WHAT THE TASK REQUIRES
Return only the lines of the listing below that run from the line with "camera: 50 degrees left, 5 degrees up" through the line with "bottle [771,325,809,400] ->", both ends included, exactly as written.

*** Opening INFORMATION GIVEN ***

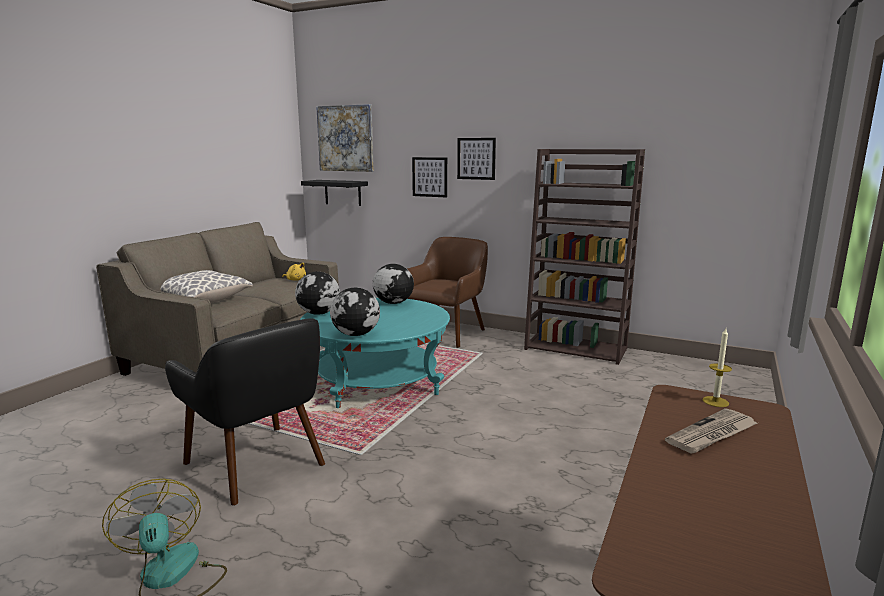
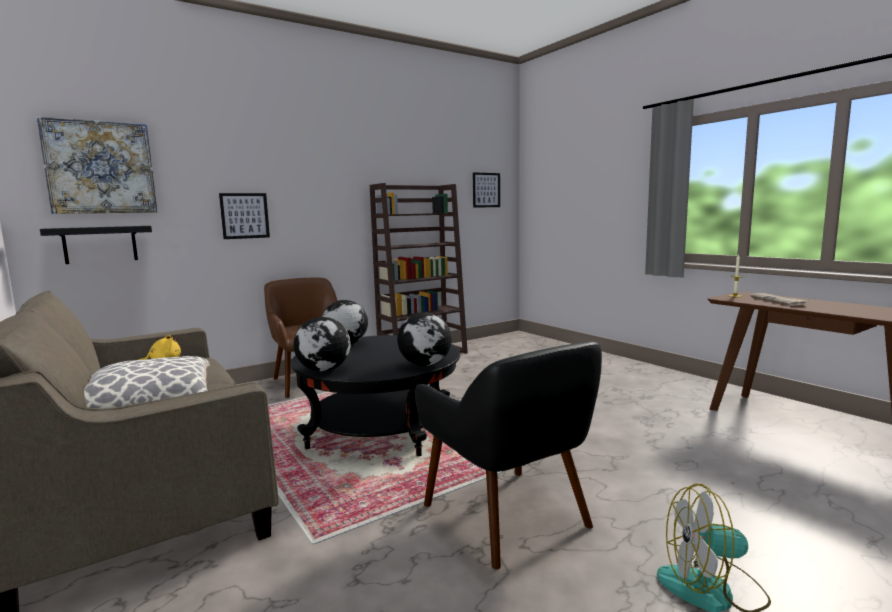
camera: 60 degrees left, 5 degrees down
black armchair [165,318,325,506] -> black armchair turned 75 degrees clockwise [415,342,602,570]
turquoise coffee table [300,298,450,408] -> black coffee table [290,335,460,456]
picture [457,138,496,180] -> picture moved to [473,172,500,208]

*** Closing INFORMATION GIVEN ***
*** Opening INFORMATION GIVEN ***

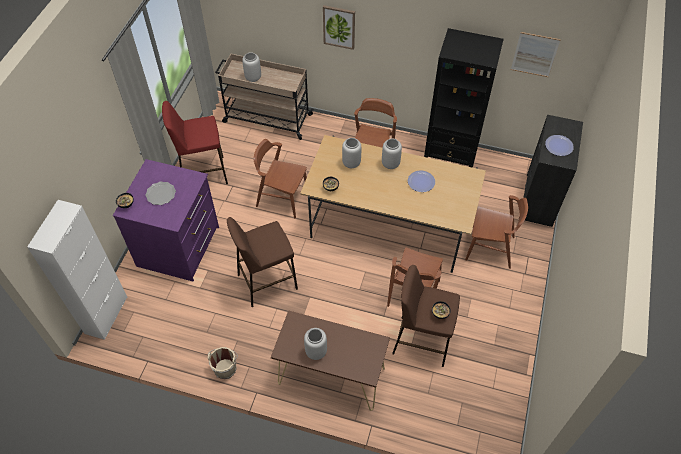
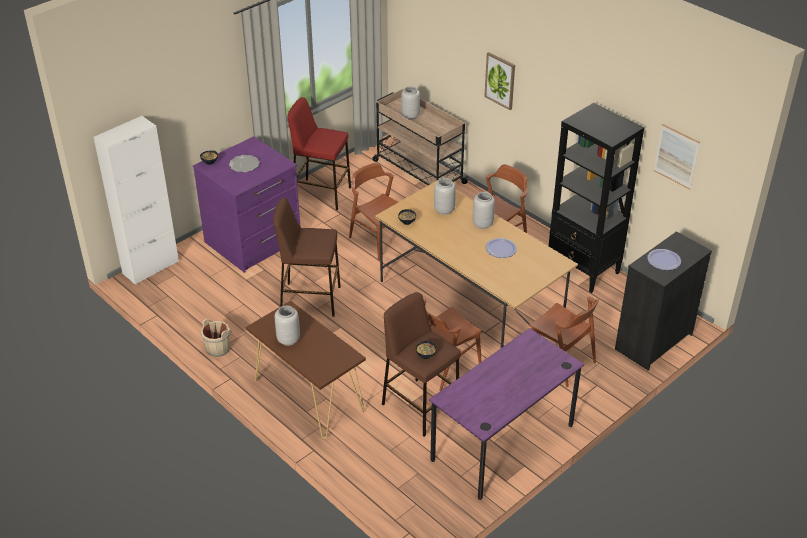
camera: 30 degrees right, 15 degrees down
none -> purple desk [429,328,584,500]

*** Closing INFORMATION GIVEN ***
*** Opening INFORMATION GIVEN ***

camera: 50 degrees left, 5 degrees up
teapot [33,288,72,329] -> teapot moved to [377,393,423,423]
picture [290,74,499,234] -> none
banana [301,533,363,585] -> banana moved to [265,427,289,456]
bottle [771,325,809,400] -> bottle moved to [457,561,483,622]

*** Closing INFORMATION GIVEN ***

RESPONSE BELOW
camera: 50 degrees left, 5 degrees up
teapot [33,288,72,329] -> teapot moved to [377,393,423,423]
picture [290,74,499,234] -> none
banana [301,533,363,585] -> banana moved to [265,427,289,456]
bottle [771,325,809,400] -> bottle moved to [457,561,483,622]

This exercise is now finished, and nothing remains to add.